The embedded chart for this yearly review digest of District 1 (Raffles Place / Marina / Cecil) in year 2025 visualises the private residential activity trajectory. The two readings to focus on are (1) the absolute level versus the trailing-12-month mean, and (2) the direction of change across the most recent 3–4 periods. A single-period spike or trough is rarely informative; sustained directional movement across multiple periods signals a structural shift worth acting on.
For comparative context, place District 1 (Raffles Place / Marina / Cecil)’s year 2025 reading against (a) the corresponding national-level URA Property Price Index figure for the segment, and (b) the equivalent reading in adjacent districts or towns. The relative positioning — whether District 1 (Raffles Place / Marina / Cecil) is leading or lagging the national segment — informs whether the period’s reading is geography-specific or part of a broader cycle move. Use price heatmap for district-level visual comparison and district comparison for direct numeric benchmarking.

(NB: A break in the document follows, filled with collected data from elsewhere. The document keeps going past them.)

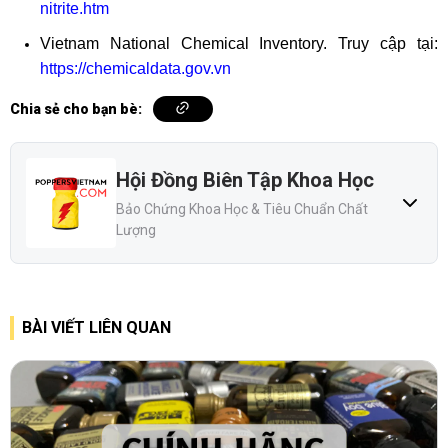
nitrite.htm
Vietnam National Chemical Inventory. Truy cập tại:
https://chemicaldata.gov.vn
Chia sẻ cho bạn bè:
Hội Đồng Biên Tập Khoa Học
Bảo Chứng Khoa Học & Tiêu Chuẩn Chất
Lượng
BÀI VIẾT LIÊN QUAN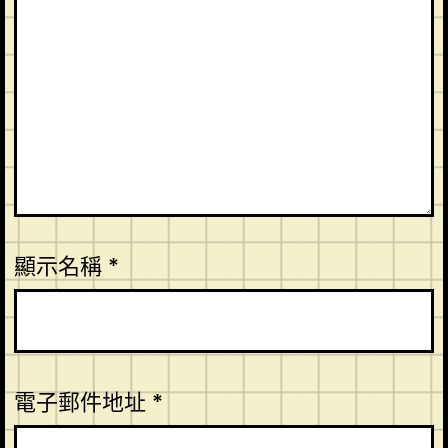
顯示名稱
*
電子郵件地址
*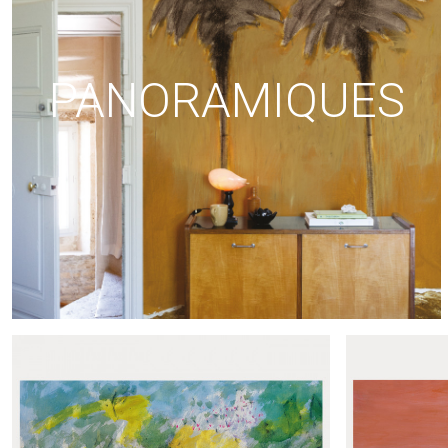
PANORAMIQUES
Produits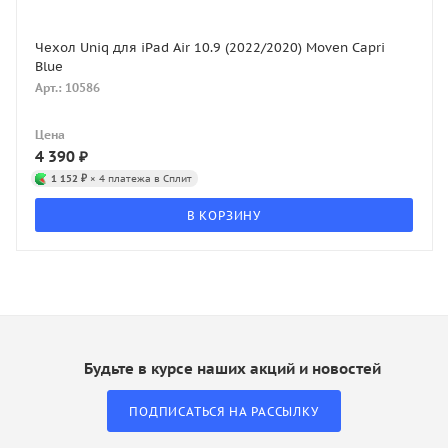
Чехол Uniq для iPad Air 10.9 (2022/2020) Moven Capri
Blue
Арт.: 10586
Цена
4 390
₽
1 152 ₽
× 4 платежа в Сплит
В КОРЗИНУ
Будьте в курсе наших акций и новостей
ПОДПИСАТЬСЯ НА РАССЫЛКУ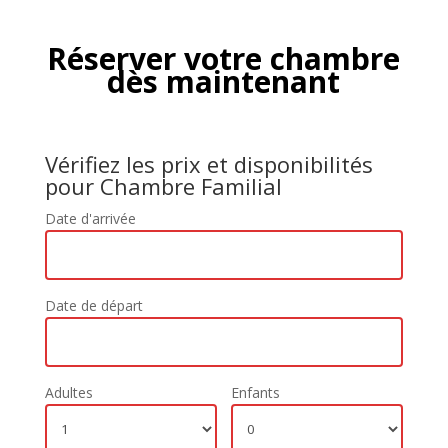
Réserver votre chambre
dès maintenant
Vérifiez les prix et disponibilités
pour Chambre Familial
Date d'arrivée
Date de départ
Adultes
Enfants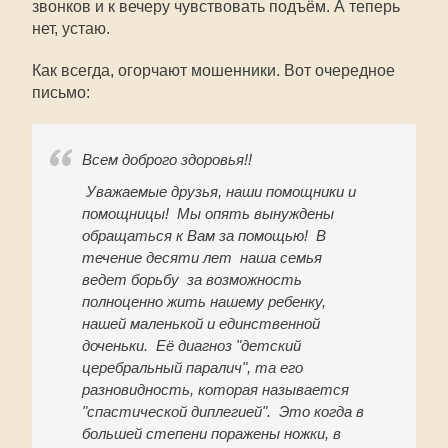
звонков и к вечеру чувствовать подъём. А теперь
нет, устаю.
Как всегда, огорчают мошенники. Вот очередное
письмо:
Всем доброго здоровья!!
Уважаемые друзья, наши помощники и
помощницы! Мы опять вынуждены
обращаться к Вам за помощью! В
течение десяти лет наша семья
ведет борьбу за возможность
полноценно жить нашему ребенку,
нашей маленькой и единственной
доченьки. Её диагноз "детский
церебральный паралич", та его
разновидность, которая называется
"спастической диплегией". Это когда в
большей степени поражены ножки, в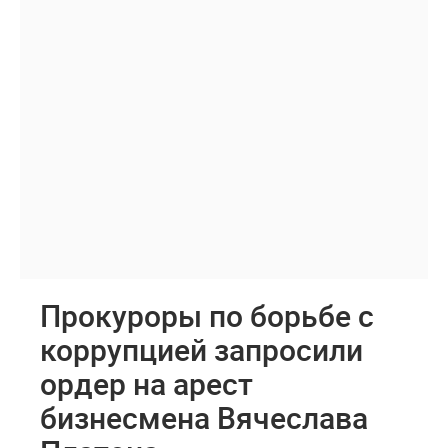
Прокуроры по борьбе с
коррупцией запросили
ордер на арест
бизнесмена Вячеслава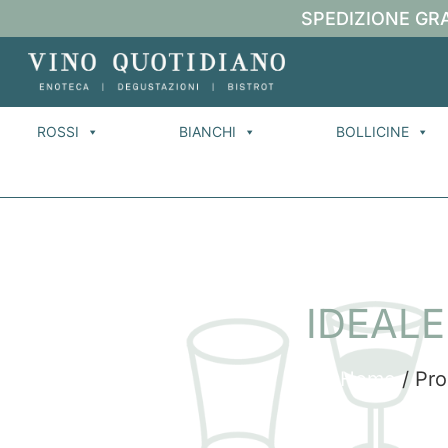
SPEDIZIONE GRA
ROSSI
BIANCHI
BOLLICINE
IDEAL
Home
/ Pro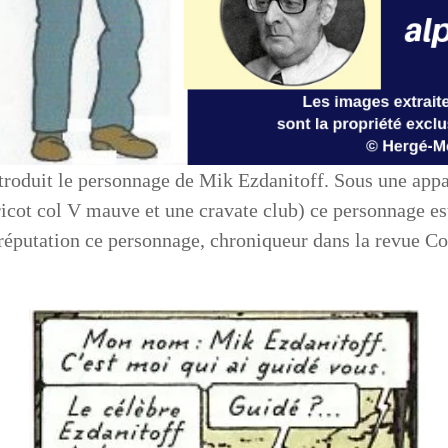
roduit le personnage de Mik Ezdanitoff. Sous une appa
icot col V mauve et une cravate club) ce personnage est 
e réputation ce personnage, chroniqueur dans la revue Co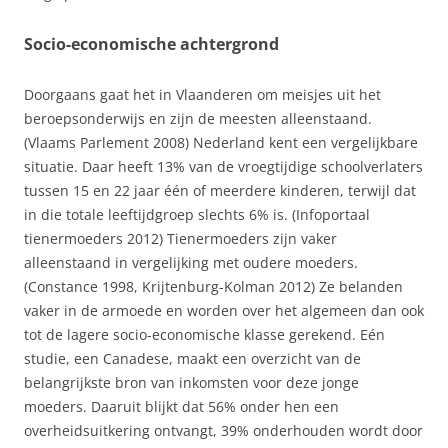
Socio-economische achtergrond
Doorgaans gaat het in Vlaanderen om meisjes uit het
beroepsonderwijs en zijn de meesten alleenstaand.
(Vlaams Parlement 2008) Nederland kent een vergelijkbare
situatie. Daar heeft 13% van de vroegtijdige schoolverlaters
tussen 15 en 22 jaar één of meerdere kinderen, terwijl dat
in die totale leeftijdgroep slechts 6% is. (Infoportaal
tienermoeders 2012) Tienermoeders zijn vaker
alleenstaand in vergelijking met oudere moeders.
(Constance 1998, Krijtenburg-Kolman 2012) Ze belanden
vaker in de armoede en worden over het algemeen dan ook
tot de lagere socio-economische klasse gerekend. Eén
studie, een Canadese, maakt een overzicht van de
belangrijkste bron van inkomsten voor deze jonge
moeders. Daaruit blijkt dat 56% onder hen een
overheidsuitkering ontvangt, 39% onderhouden wordt door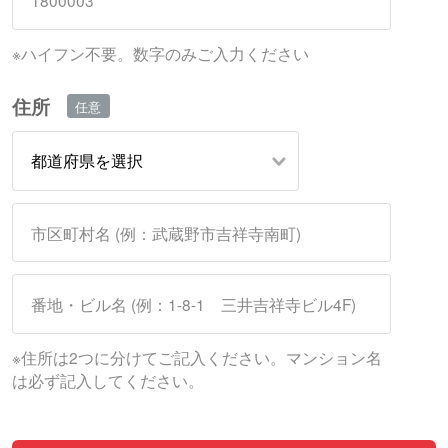
※ハイフン不要。数字のみご入力ください
住所
※住所は2つに分けてご記入ください。マンション名
は必ず記入してください。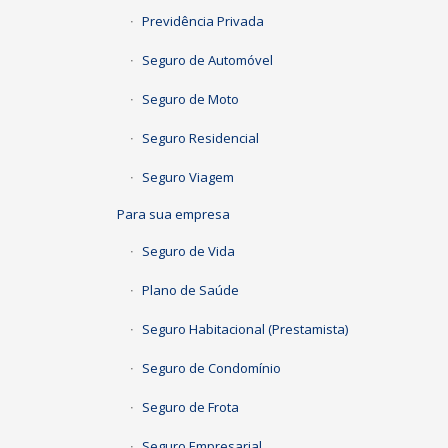
Previdência Privada
Seguro de Automóvel
Seguro de Moto
Seguro Residencial
Seguro Viagem
Para sua empresa
Seguro de Vida
Plano de Saúde
Seguro Habitacional (Prestamista)
Seguro de Condomínio
Seguro de Frota
Seguro Empresarial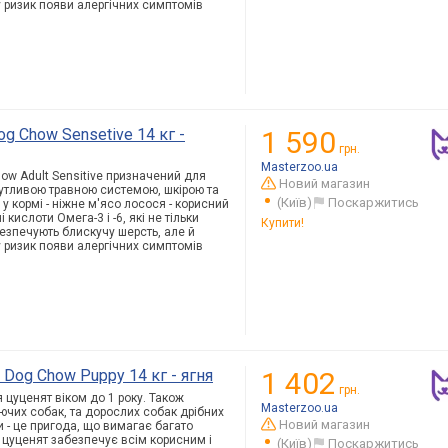
 ризик появи алергічних симптомів
g Chow Sensetive 14 кг -
1 590
грн.
Masterzoo.ua
ow Adult Sensitive призначений для
Новий магазин
утливою травною системою, шкірою та
(Київ)
Поскаржитись
у кормі - ніжне м'ясо лосося - корисний
 кислоти Омега-3 і -6, які не тільки
Купити!
безпечують блискучу шерсть, але й
 ризик появи алергічних симптомів
Dog Chow Puppy 14 кг - ягня
1 402
грн.
 цуценят віком до 1 року. Також
Masterzoo.ua
уючих собак, та дорослих собак дрібних
Новий магазин
 - це пригода, що вимагає багато
 цуценят забезпечує всім корисним і
(Київ)
Поскаржитись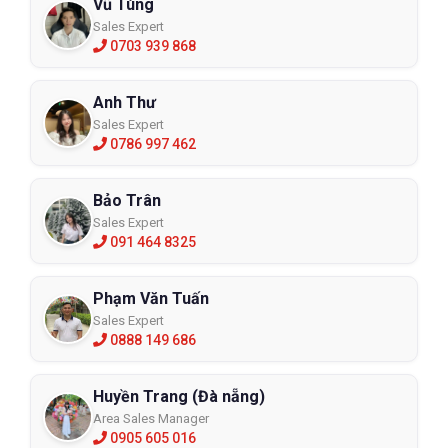
Vũ Tùng
Sales Expert
0703 939 868
Anh Thư
Sales Expert
0786 997 462
Bảo Trân
Sales Expert
091 464 8325
Phạm Văn Tuấn
Sales Expert
0888 149 686
Huyền Trang (Đà nẵng)
Area Sales Manager
0905 605 016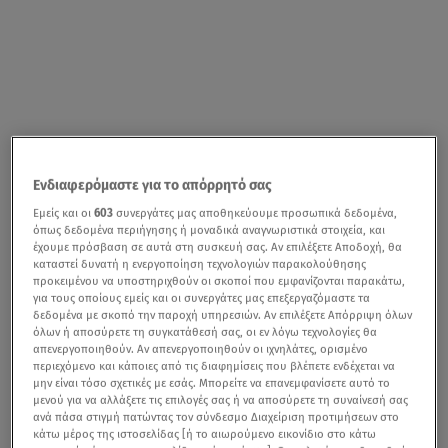
Ενδιαφερόμαστε για το απόρρητό σας
Εμείς και οι
603
συνεργάτες μας αποθηκεύουμε προσωπικά δεδομένα,
όπως δεδομένα περιήγησης ή μοναδικά αναγνωριστικά στοιχεία, και
έχουμε πρόσβαση σε αυτά στη συσκευή σας. Αν επιλέξετε Αποδοχή, θα
καταστεί δυνατή η ενεργοποίηση τεχνολογιών παρακολούθησης
προκειμένου να υποστηριχθούν οι σκοποί που εμφανίζονται παρακάτω,
για τους οποίους εμείς και οι συνεργάτες μας επεξεργαζόμαστε τα
δεδομένα με σκοπό την παροχή υπηρεσιών. Αν επιλέξετε Απόρριψη όλων
όλων ή αποσύρετε τη συγκατάθεσή σας, οι εν λόγω τεχνολογίες θα
απενεργοποιηθούν. Αν απενεργοποιηθούν οι ιχνηλάτες, ορισμένο
περιεχόμενο και κάποιες από τις διαφημίσεις που βλέπετε ενδέχεται να
μην είναι τόσο σχετικές με εσάς. Μπορείτε να επανεμφανίσετε αυτό το
μενού για να αλλάξετε τις επιλογές σας ή να αποσύρετε τη συναίνεσή σας
ανά πάσα στιγμή πατώντας τον σύνδεσμο Διαχείριση προτιμήσεων στο
κάτω μέρος της ιστοσελίδας [ή το αιωρούμενο εικονίδιο στο κάτω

Looking ahead from year 2025, the forward variables for District 1 (Raffles Place / Marina / Cecil) private residential activity are (a) the URA Government Land Sales pipeline within a 1km radius, which determines new-supply pressure, (b) the SORA trajectory over the next 2–4 quarters, which shapes mortgage-driven affordability, and (c) any local infrastructure changes (new MRT stations, school openings, redevelopment of neighbouring plots) that could shift relative attractiveness. Track these via URA REALIS and the MAS SORA dashboard (as of 2025).
FAQ
How did District 1 perform in 2025?
What does the year 2025 yearly review reading for District 1 (Raffles Place / Marina / Cecil) indicate?
The reading is a snapshot of transacted activity in year 2025 for District 1 (Raffles Place / Marina / Cecil) on the private residential activity dimension. Single-period readings are most informative when read against trailing-12-month and same-period-prior-year benchmarks. Pull verified caveats from URA REALIS for transaction-level detail (as of 2025).
How was this private residential activity figure computed?
The figure is derived from URA REALIS caveats for District 1 (Raffles Place / Marina / Cecil) filed during year 2025. private residential activity computations follow standard methodologies: gross yield = annual rent / purchase price for the same unit cohort; transacted PSF = price / floor area; volume = caveat count for the segment. For HDB digests the equivalent source is the HDB resale portal.
How does this period compare to the same period a year ago?
Year-over-year comparison strips out seasonality. The most informative read is whether year 2025’s private residential activity reading is materially above or below the equivalent period one year earlier, controlling for the broader Singapore property cycle. Use the URA Property Price Index for cycle-level context.
What policy environment shaped this reading?
The reading sits within the post-April-2023 cooling-measure regime: foreigner ABSD 60%, SC second-property ABSD 20%, TDSR 55% per the MAS TDSR / cooling measures explainer. SORA-linked mortgage rates near 4.0% effective shape the affordability ceiling. These structural variables affect demand-side composition across all digest periods since 2023.
Should I act on this digest?
Honest answer: depends on holding horizon and buyer profile. For owner-occupiers with 10+ year horizons, single-period digest readings rarely trigger action. For sellers or short-horizon investors, sustained directional moves across 3–4 periods may indicate timing windows. Cross-reference your specific buyer profile via the IRAS BSD rates and CPF home ownership rules alongside the digest data.
Methodology & Sources
Figures below are drawn from full-year 2025 data and revised annually.
Transaction data sourced from URA REALIS.
- Data from URA REALIS.
We report medians (not means) so a single outlier transaction cannot skew district-level figures. PSF = price per square foot.